Build chatbots that always respond in a specific format (JSON, structured fields, multiple choice).
Create multi-step AI workflows where each step validates its output before moving to the next.
Generate form responses or API payloads that must match exact schemas without manual cleanup.
Run complex reasoning tasks locally with guaranteed output structure using open-source models.
Requires installing transformers and llama.cpp dependencies, plus downloading a model file.
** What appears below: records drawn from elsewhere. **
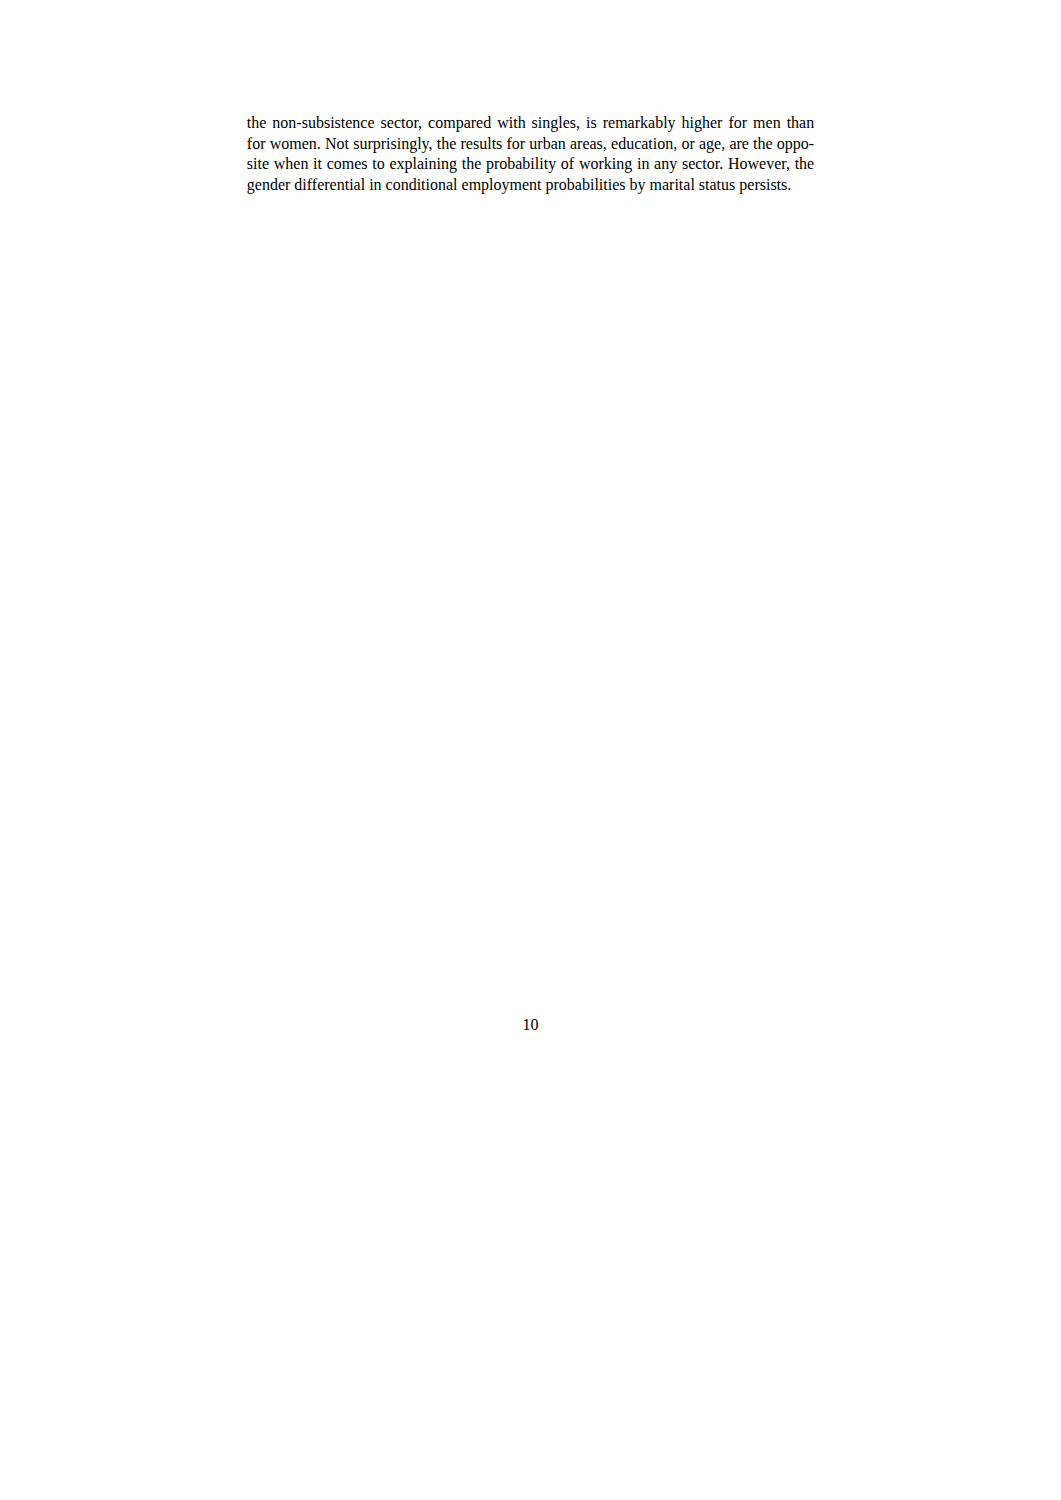the non-subsistence sector, compared with singles, is remarkably higher for men than for women. Not surprisingly, the results for urban areas, education, or age, are the opposite when it comes to explaining the probability of working in any sector. However, the gender differential in conditional employment probabilities by marital status persists.
10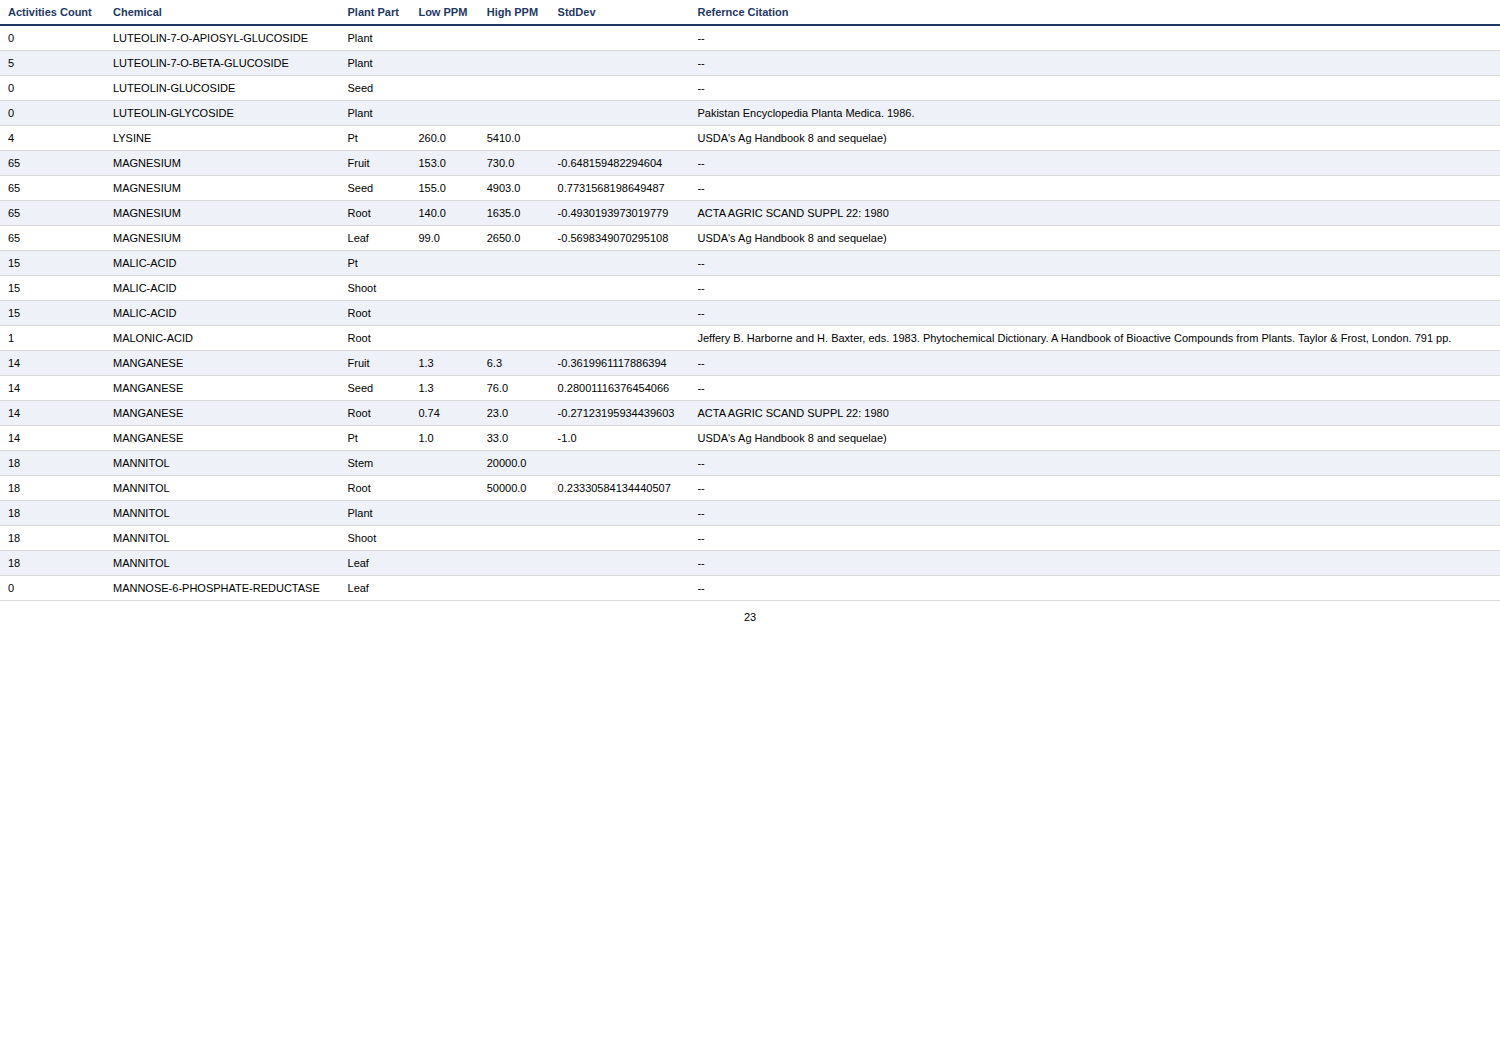| Activities Count | Chemical | Plant Part | Low PPM | High PPM | StdDev | Refernce Citation |
| --- | --- | --- | --- | --- | --- | --- |
| 0 | LUTEOLIN-7-O-APIOSYL-GLUCOSIDE | Plant | | | | -- |
| 5 | LUTEOLIN-7-O-BETA-GLUCOSIDE | Plant | | | | -- |
| 0 | LUTEOLIN-GLUCOSIDE | Seed | | | | -- |
| 0 | LUTEOLIN-GLYCOSIDE | Plant | | | | Pakistan Encyclopedia Planta Medica. 1986. |
| 4 | LYSINE | Pt | 260.0 | 5410.0 | | USDA's Ag Handbook 8 and sequelae) |
| 65 | MAGNESIUM | Fruit | 153.0 | 730.0 | -0.648159482294604 | -- |
| 65 | MAGNESIUM | Seed | 155.0 | 4903.0 | 0.7731568198649487 | -- |
| 65 | MAGNESIUM | Root | 140.0 | 1635.0 | -0.4930193973019779 | ACTA AGRIC SCAND SUPPL 22: 1980 |
| 65 | MAGNESIUM | Leaf | 99.0 | 2650.0 | -0.5698349070295108 | USDA's Ag Handbook 8 and sequelae) |
| 15 | MALIC-ACID | Pt | | | | -- |
| 15 | MALIC-ACID | Shoot | | | | -- |
| 15 | MALIC-ACID | Root | | | | -- |
| 1 | MALONIC-ACID | Root | | | | Jeffery B. Harborne and H. Baxter, eds. 1983. Phytochemical Dictionary. A Handbook of Bioactive Compounds from Plants. Taylor & Frost, London. 791 pp. |
| 14 | MANGANESE | Fruit | 1.3 | 6.3 | -0.3619961117886394 | -- |
| 14 | MANGANESE | Seed | 1.3 | 76.0 | 0.28001116376454066 | -- |
| 14 | MANGANESE | Root | 0.74 | 23.0 | -0.27123195934439603 | ACTA AGRIC SCAND SUPPL 22: 1980 |
| 14 | MANGANESE | Pt | 1.0 | 33.0 | -1.0 | USDA's Ag Handbook 8 and sequelae) |
| 18 | MANNITOL | Stem | | 20000.0 | | -- |
| 18 | MANNITOL | Root | | 50000.0 | 0.23330584134440507 | -- |
| 18 | MANNITOL | Plant | | | | -- |
| 18 | MANNITOL | Shoot | | | | -- |
| 18 | MANNITOL | Leaf | | | | -- |
| 0 | MANNOSE-6-PHOSPHATE-REDUCTASE | Leaf | | | | -- |
23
Guidance is a Python library for controlling what a large language model produces. With a normal model, you send a prompt and hope the model returns something in the shape you wanted; Guidance lets you describe that shape directly in code, so the output is guaranteed to fit. The README pitches this as a way to get higher-quality, structured output while reducing latency and cost compared with conventional prompting or fine-tuning. You write a program in regular Python that builds up a conversation with the model using context managers for system, user, and assistant turns, and the library streams generation back into the program where you can capture it by name. The key part is the constraint system. A generation call can be limited by a regular expression, so for instance you can force the model's reply to be only digits when you want a number. There is a select function that forces the answer to be one of a list of choices you supply in advance, useful for multiple-choice questions or any time the valid answers are known. More generally, the constraints can describe any context-free grammar, so you can compose small generation functions into a larger grammar. A Mock model lets you validate a grammar locally without hitting any real model API. The library is installed from PyPI and supports several backends, including Transformers, llama.cpp, and OpenAI. You would reach for Guidance when you are building something on top of a language model and need its output to be reliably parseable or to follow a strict format, for example structured data extraction, picking from a fixed set of options, or workflows that interleave control flow with generation.
Generated 2026-05-21 · Model: sonnet-4-6 · Verify against the repo before relying on details.